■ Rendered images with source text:
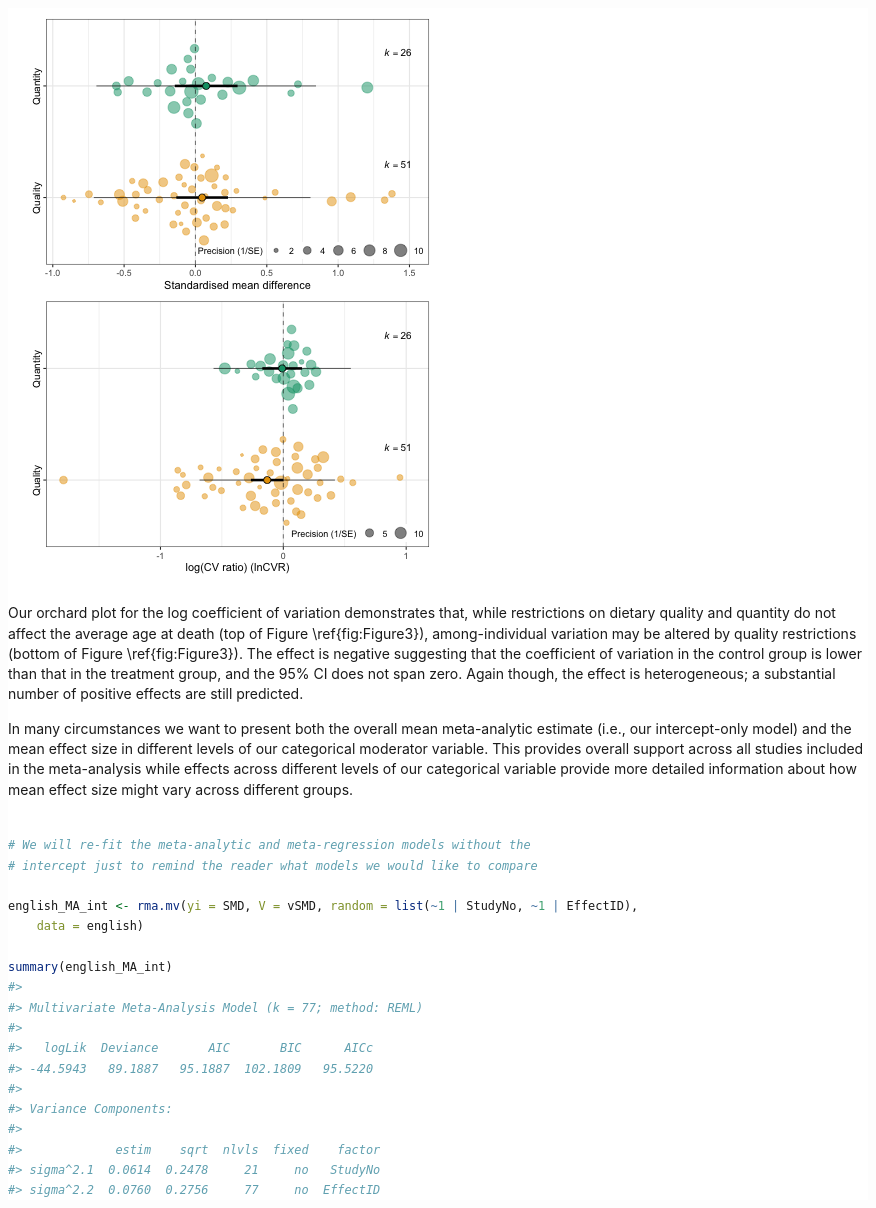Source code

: ![\label{fig:Figure3}Orchard plot of diet qualities impact on SMD (top) and log coefficient of variation (bottom)](figure/Figure3-1.png)

Our orchard plot for the log coefficient of variation demonstrates that, while restrictions on dietary quality and quantity do not affect the average age at death (top of Figure \ref{fig:Figure3}), among-individual variation may be altered by quality restrictions (bottom of Figure \ref{fig:Figure3}). The effect is negative suggesting that the coefficient of variation in the control group is lower than that in the treatment group, and the 95% CI does not span zero. Again though, the effect is heterogeneous; a substantial number of positive effects are still predicted. 

In many circumstances we want to present both the overall mean meta-analytic estimate (i.e., our intercept-only model) and the mean effect size in different levels of our categorical moderator variable. This provides overall support across all studies included in the meta-analysis while effects across different levels of our categorical variable provide more detailed information about how mean effect size might vary across different groups. 


```r

# We will re-fit the meta-analytic and meta-regression models without the
# intercept just to remind the reader what models we would like to compare

english_MA_int <- rma.mv(yi = SMD, V = vSMD, random = list(~1 | StudyNo, ~1 | EffectID), 
    data = english)

summary(english_MA_int)
#> 
#> Multivariate Meta-Analysis Model (k = 77; method: REML)
#> 
#>   logLik  Deviance       AIC       BIC      AICc 
#> -44.5943   89.1887   95.1887  102.1809   95.5220   
#> 
#> Variance Components:
#> 
#>             estim    sqrt  nlvls  fixed    factor 
#> sigma^2.1  0.0614  0.2478     21     no   StudyNo 
#> sigma^2.2  0.0760  0.2756     77     no  EffectID 
```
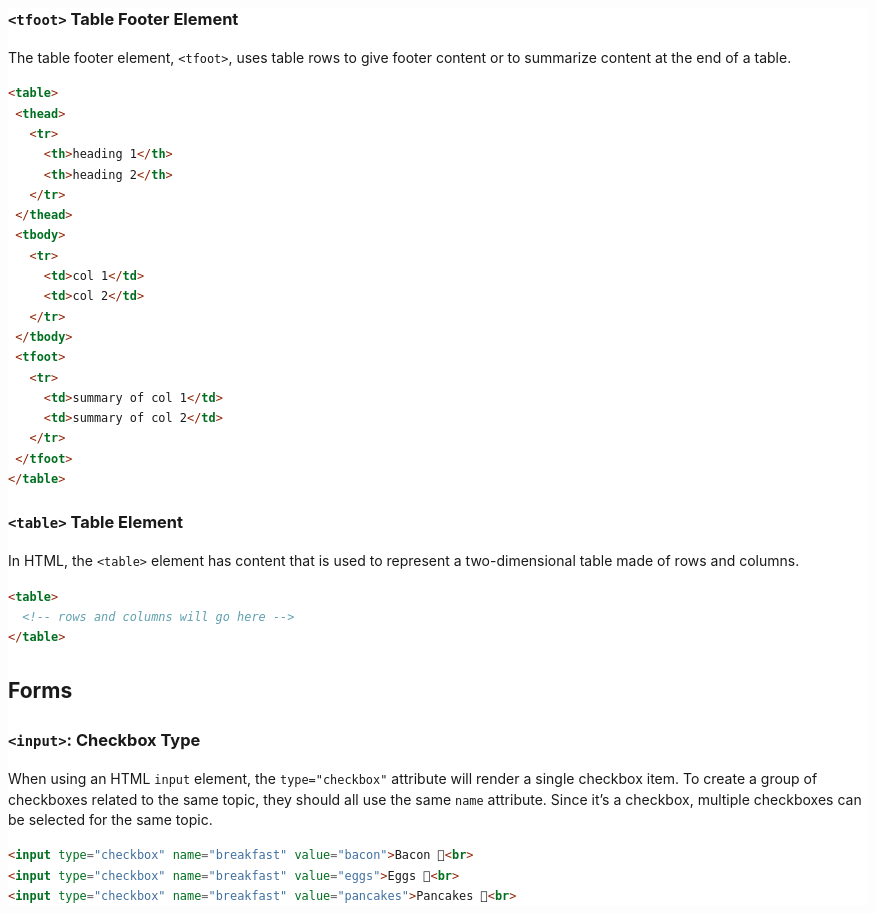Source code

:### `<tfoot>` Table Footer Element

The table footer element, `<tfoot>`, uses table rows to give footer content or to summarize content at the end of a table.

```html
<table>
 <thead>
   <tr>
     <th>heading 1</th>
     <th>heading 2</th>
   </tr>
 </thead>
 <tbody>
   <tr>
     <td>col 1</td>
     <td>col 2</td>
   </tr>
 </tbody>
 <tfoot>
   <tr>
     <td>summary of col 1</td>
     <td>summary of col 2</td>
   </tr>
 </tfoot>
</table>
```

### `<table>` Table Element

In HTML, the `<table>` element has content that is used to represent a two-dimensional table made of rows and columns.

```html
<table>
  <!-- rows and columns will go here -->
</table>
```



## Forms

### `<input>`: Checkbox Type

When using an HTML `input` element, the `type="checkbox"` attribute will render a single checkbox item. To create a group of checkboxes related to the same topic, they should all use the same `name` attribute. Since it’s a checkbox, multiple checkboxes can be selected for the same topic.

```html
<input type="checkbox" name="breakfast" value="bacon">Bacon 🥓<br>
<input type="checkbox" name="breakfast" value="eggs">Eggs 🍳<br>
<input type="checkbox" name="breakfast" value="pancakes">Pancakes 🥞<br>
```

■ Prompt: All of the data above needs to be given again exactly. Leave out each image.

■ Answer to the exercise:
Source code

: ![\label{fig:Figure3}Orchard plot of diet qualities impact on SMD (top) and log coefficient of variation (bottom)](figure/Figure3-1.png)

Our orchard plot for the log coefficient of variation demonstrates that, while restrictions on dietary quality and quantity do not affect the average age at death (top of Figure \ref{fig:Figure3}), among-individual variation may be altered by quality restrictions (bottom of Figure \ref{fig:Figure3}). The effect is negative suggesting that the coefficient of variation in the control group is lower than that in the treatment group, and the 95% CI does not span zero. Again though, the effect is heterogeneous; a substantial number of positive effects are still predicted. 

In many circumstances we want to present both the overall mean meta-analytic estimate (i.e., our intercept-only model) and the mean effect size in different levels of our categorical moderator variable. This provides overall support across all studies included in the meta-analysis while effects across different levels of our categorical variable provide more detailed information about how mean effect size might vary across different groups. 


```r

# We will re-fit the meta-analytic and meta-regression models without the
# intercept just to remind the reader what models we would like to compare

english_MA_int <- rma.mv(yi = SMD, V = vSMD, random = list(~1 | StudyNo, ~1 | EffectID), 
    data = english)

summary(english_MA_int)
#> 
#> Multivariate Meta-Analysis Model (k = 77; method: REML)
#> 
#>   logLik  Deviance       AIC       BIC      AICc 
#> -44.5943   89.1887   95.1887  102.1809   95.5220   
#> 
#> Variance Components:
#> 
#>             estim    sqrt  nlvls  fixed    factor 
#> sigma^2.1  0.0614  0.2478     21     no   StudyNo 
#> sigma^2.2  0.0760  0.2756     77     no  EffectID 
```
Source code

:### `<tfoot>` Table Footer Element

The table footer element, `<tfoot>`, uses table rows to give footer content or to summarize content at the end of a table.

```html
<table>
 <thead>
   <tr>
     <th>heading 1</th>
     <th>heading 2</th>
   </tr>
 </thead>
 <tbody>
   <tr>
     <td>col 1</td>
     <td>col 2</td>
   </tr>
 </tbody>
 <tfoot>
   <tr>
     <td>summary of col 1</td>
     <td>summary of col 2</td>
   </tr>
 </tfoot>
</table>
```

### `<table>` Table Element

In HTML, the `<table>` element has content that is used to represent a two-dimensional table made of rows and columns.

```html
<table>
  <!-- rows and columns will go here -->
</table>
```



## Forms

### `<input>`: Checkbox Type

When using an HTML `input` element, the `type="checkbox"` attribute will render a single checkbox item. To create a group of checkboxes related to the same topic, they should all use the same `name` attribute. Since it’s a checkbox, multiple checkboxes can be selected for the same topic.

```html
<input type="checkbox" name="breakfast" value="bacon">Bacon 🥓<br>
<input type="checkbox" name="breakfast" value="eggs">Eggs 🍳<br>
<input type="checkbox" name="breakfast" value="pancakes">Pancakes 🥞<br>
```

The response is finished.